» WHAT TO PRODUCE
So that nothing is lost, write out all the lines below exactly.

### DATA FOR THIS EXERCISE

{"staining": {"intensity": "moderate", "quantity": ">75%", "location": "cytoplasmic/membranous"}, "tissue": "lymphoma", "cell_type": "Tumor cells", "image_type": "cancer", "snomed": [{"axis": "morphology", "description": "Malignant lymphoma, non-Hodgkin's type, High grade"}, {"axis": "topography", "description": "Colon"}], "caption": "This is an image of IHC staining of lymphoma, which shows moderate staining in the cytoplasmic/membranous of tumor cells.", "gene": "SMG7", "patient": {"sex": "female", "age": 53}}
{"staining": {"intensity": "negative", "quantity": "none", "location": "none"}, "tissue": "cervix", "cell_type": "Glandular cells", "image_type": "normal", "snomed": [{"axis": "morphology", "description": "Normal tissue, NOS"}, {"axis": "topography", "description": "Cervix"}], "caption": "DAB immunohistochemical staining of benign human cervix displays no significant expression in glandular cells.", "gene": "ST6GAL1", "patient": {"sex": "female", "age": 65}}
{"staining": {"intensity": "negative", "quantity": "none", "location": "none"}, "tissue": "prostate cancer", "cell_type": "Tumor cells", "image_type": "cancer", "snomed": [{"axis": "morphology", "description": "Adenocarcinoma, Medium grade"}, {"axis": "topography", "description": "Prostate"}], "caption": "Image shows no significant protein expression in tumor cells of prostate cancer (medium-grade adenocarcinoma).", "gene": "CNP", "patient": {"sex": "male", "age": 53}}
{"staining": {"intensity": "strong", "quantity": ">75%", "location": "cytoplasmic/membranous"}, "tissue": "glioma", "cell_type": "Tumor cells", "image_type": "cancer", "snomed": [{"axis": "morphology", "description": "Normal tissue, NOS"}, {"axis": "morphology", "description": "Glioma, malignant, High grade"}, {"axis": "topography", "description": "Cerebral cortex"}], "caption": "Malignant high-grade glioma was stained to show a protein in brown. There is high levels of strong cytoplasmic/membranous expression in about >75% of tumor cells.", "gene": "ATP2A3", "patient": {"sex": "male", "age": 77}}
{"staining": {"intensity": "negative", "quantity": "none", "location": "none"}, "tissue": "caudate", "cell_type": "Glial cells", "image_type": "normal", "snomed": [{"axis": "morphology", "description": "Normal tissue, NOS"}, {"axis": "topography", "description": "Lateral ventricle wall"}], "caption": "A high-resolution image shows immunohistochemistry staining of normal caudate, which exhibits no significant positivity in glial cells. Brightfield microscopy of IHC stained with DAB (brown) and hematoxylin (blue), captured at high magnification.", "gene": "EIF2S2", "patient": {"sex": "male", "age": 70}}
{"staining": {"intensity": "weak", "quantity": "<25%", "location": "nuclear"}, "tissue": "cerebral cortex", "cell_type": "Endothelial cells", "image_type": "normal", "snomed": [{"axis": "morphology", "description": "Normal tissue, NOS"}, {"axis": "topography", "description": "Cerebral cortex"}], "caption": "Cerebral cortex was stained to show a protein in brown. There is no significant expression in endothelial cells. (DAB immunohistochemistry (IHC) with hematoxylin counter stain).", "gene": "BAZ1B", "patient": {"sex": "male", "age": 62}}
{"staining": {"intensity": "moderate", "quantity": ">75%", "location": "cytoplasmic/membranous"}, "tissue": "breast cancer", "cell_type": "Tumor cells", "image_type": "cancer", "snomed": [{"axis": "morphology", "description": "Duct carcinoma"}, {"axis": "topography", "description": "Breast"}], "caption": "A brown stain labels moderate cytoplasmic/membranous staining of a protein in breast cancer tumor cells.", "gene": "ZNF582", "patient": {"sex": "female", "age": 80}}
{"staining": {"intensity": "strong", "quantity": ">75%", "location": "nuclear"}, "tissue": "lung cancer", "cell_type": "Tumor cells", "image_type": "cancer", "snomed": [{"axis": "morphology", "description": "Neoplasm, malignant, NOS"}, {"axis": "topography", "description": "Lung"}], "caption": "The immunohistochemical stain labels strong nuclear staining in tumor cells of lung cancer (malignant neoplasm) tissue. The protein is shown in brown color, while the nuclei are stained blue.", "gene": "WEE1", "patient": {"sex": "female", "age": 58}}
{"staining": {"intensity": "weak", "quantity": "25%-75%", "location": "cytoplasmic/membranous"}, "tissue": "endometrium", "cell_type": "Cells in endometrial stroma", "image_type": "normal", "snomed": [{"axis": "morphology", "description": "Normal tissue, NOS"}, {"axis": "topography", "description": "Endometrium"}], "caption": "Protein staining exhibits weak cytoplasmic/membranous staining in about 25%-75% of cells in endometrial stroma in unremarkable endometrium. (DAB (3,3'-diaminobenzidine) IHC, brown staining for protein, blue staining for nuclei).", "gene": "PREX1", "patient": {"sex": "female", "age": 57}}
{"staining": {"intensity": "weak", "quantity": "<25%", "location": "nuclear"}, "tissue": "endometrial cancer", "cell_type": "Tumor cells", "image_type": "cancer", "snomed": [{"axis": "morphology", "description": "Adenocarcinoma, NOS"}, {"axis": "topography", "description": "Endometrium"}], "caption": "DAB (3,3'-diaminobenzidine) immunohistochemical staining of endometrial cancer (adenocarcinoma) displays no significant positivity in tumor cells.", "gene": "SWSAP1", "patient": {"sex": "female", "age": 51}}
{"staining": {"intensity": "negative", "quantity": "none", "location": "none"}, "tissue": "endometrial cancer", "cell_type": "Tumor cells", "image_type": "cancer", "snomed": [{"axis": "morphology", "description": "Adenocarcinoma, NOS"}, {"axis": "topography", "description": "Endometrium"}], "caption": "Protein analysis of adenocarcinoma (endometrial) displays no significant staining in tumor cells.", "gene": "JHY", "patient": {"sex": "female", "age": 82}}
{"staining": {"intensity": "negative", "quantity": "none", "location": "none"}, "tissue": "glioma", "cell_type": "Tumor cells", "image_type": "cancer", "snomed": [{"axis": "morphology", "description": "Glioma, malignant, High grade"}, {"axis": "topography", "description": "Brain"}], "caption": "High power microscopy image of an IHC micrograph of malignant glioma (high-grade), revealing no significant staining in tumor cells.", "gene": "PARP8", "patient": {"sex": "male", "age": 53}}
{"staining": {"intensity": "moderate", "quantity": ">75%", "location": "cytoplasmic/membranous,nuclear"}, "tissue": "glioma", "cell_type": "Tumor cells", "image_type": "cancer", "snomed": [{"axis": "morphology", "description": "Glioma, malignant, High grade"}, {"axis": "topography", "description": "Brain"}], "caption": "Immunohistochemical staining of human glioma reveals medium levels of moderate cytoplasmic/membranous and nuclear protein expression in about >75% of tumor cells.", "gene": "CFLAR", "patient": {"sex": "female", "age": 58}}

######

» THE ANSWER
{"staining": {"intensity": "moderate", "quantity": ">75%", "location": "cytoplasmic/membranous"}, "tissue": "lymphoma", "cell_type": "Tumor cells", "image_type": "cancer", "snomed": [{"axis": "morphology", "description": "Malignant lymphoma, non-Hodgkin's type, High grade"}, {"axis": "topography", "description": "Colon"}], "caption": "This is an image of IHC staining of lymphoma, which shows moderate staining in the cytoplasmic/membranous of tumor cells.", "gene": "SMG7", "patient": {"sex": "female", "age": 53}}
{"staining": {"intensity": "negative", "quantity": "none", "location": "none"}, "tissue": "cervix", "cell_type": "Glandular cells", "image_type": "normal", "snomed": [{"axis": "morphology", "description": "Normal tissue, NOS"}, {"axis": "topography", "description": "Cervix"}], "caption": "DAB immunohistochemical staining of benign human cervix displays no significant expression in glandular cells.", "gene": "ST6GAL1", "patient": {"sex": "female", "age": 65}}
{"staining": {"intensity": "negative", "quantity": "none", "location": "none"}, "tissue": "prostate cancer", "cell_type": "Tumor cells", "image_type": "cancer", "snomed": [{"axis": "morphology", "description": "Adenocarcinoma, Medium grade"}, {"axis": "topography", "description": "Prostate"}], "caption": "Image shows no significant protein expression in tumor cells of prostate cancer (medium-grade adenocarcinoma).", "gene": "CNP", "patient": {"sex": "male", "age": 53}}
{"staining": {"intensity": "strong", "quantity": ">75%", "location": "cytoplasmic/membranous"}, "tissue": "glioma", "cell_type": "Tumor cells", "image_type": "cancer", "snomed": [{"axis": "morphology", "description": "Normal tissue, NOS"}, {"axis": "morphology", "description": "Glioma, malignant, High grade"}, {"axis": "topography", "description": "Cerebral cortex"}], "caption": "Malignant high-grade glioma was stained to show a protein in brown. There is high levels of strong cytoplasmic/membranous expression in about >75% of tumor cells.", "gene": "ATP2A3", "patient": {"sex": "male", "age": 77}}
{"staining": {"intensity": "negative", "quantity": "none", "location": "none"}, "tissue": "caudate", "cell_type": "Glial cells", "image_type": "normal", "snomed": [{"axis": "morphology", "description": "Normal tissue, NOS"}, {"axis": "topography", "description": "Lateral ventricle wall"}], "caption": "A high-resolution image shows immunohistochemistry staining of normal caudate, which exhibits no significant positivity in glial cells. Brightfield microscopy of IHC stained with DAB (brown) and hematoxylin (blue), captured at high magnification.", "gene": "EIF2S2", "patient": {"sex": "male", "age": 70}}
{"staining": {"intensity": "weak", "quantity": "<25%", "location": "nuclear"}, "tissue": "cerebral cortex", "cell_type": "Endothelial cells", "image_type": "normal", "snomed": [{"axis": "morphology", "description": "Normal tissue, NOS"}, {"axis": "topography", "description": "Cerebral cortex"}], "caption": "Cerebral cortex was stained to show a protein in brown. There is no significant expression in endothelial cells. (DAB immunohistochemistry (IHC) with hematoxylin counter stain).", "gene": "BAZ1B", "patient": {"sex": "male", "age": 62}}
{"staining": {"intensity": "moderate", "quantity": ">75%", "location": "cytoplasmic/membranous"}, "tissue": "breast cancer", "cell_type": "Tumor cells", "image_type": "cancer", "snomed": [{"axis": "morphology", "description": "Duct carcinoma"}, {"axis": "topography", "description": "Breast"}], "caption": "A brown stain labels moderate cytoplasmic/membranous staining of a protein in breast cancer tumor cells.", "gene": "ZNF582", "patient": {"sex": "female", "age": 80}}
{"staining": {"intensity": "strong", "quantity": ">75%", "location": "nuclear"}, "tissue": "lung cancer", "cell_type": "Tumor cells", "image_type": "cancer", "snomed": [{"axis": "morphology", "description": "Neoplasm, malignant, NOS"}, {"axis": "topography", "description": "Lung"}], "caption": "The immunohistochemical stain labels strong nuclear staining in tumor cells of lung cancer (malignant neoplasm) tissue. The protein is shown in brown color, while the nuclei are stained blue.", "gene": "WEE1", "patient": {"sex": "female", "age": 58}}
{"staining": {"intensity": "weak", "quantity": "25%-75%", "location": "cytoplasmic/membranous"}, "tissue": "endometrium", "cell_type": "Cells in endometrial stroma", "image_type": "normal", "snomed": [{"axis": "morphology", "description": "Normal tissue, NOS"}, {"axis": "topography", "description": "Endometrium"}], "caption": "Protein staining exhibits weak cytoplasmic/membranous staining in about 25%-75% of cells in endometrial stroma in unremarkable endometrium. (DAB (3,3'-diaminobenzidine) IHC, brown staining for protein, blue staining for nuclei).", "gene": "PREX1", "patient": {"sex": "female", "age": 57}}
{"staining": {"intensity": "weak", "quantity": "<25%", "location": "nuclear"}, "tissue": "endometrial cancer", "cell_type": "Tumor cells", "image_type": "cancer", "snomed": [{"axis": "morphology", "description": "Adenocarcinoma, NOS"}, {"axis": "topography", "description": "Endometrium"}], "caption": "DAB (3,3'-diaminobenzidine) immunohistochemical staining of endometrial cancer (adenocarcinoma) displays no significant positivity in tumor cells.", "gene": "SWSAP1", "patient": {"sex": "female", "age": 51}}
{"staining": {"intensity": "negative", "quantity": "none", "location": "none"}, "tissue": "endometrial cancer", "cell_type": "Tumor cells", "image_type": "cancer", "snomed": [{"axis": "morphology", "description": "Adenocarcinoma, NOS"}, {"axis": "topography", "description": "Endometrium"}], "caption": "Protein analysis of adenocarcinoma (endometrial) displays no significant staining in tumor cells.", "gene": "JHY", "patient": {"sex": "female", "age": 82}}
{"staining": {"intensity": "negative", "quantity": "none", "location": "none"}, "tissue": "glioma", "cell_type": "Tumor cells", "image_type": "cancer", "snomed": [{"axis": "morphology", "description": "Glioma, malignant, High grade"}, {"axis": "topography", "description": "Brain"}], "caption": "High power microscopy image of an IHC micrograph of malignant glioma (high-grade), revealing no significant staining in tumor cells.", "gene": "PARP8", "patient": {"sex": "male", "age": 53}}
{"staining": {"intensity": "moderate", "quantity": ">75%", "location": "cytoplasmic/membranous,nuclear"}, "tissue": "glioma", "cell_type": "Tumor cells", "image_type": "cancer", "snomed": [{"axis": "morphology", "description": "Glioma, malignant, High grade"}, {"axis": "topography", "description": "Brain"}], "caption": "Immunohistochemical staining of human glioma reveals medium levels of moderate cytoplasmic/membranous and nuclear protein expression in about >75% of tumor cells.", "gene": "CFLAR", "patient": {"sex": "female", "age": 58}}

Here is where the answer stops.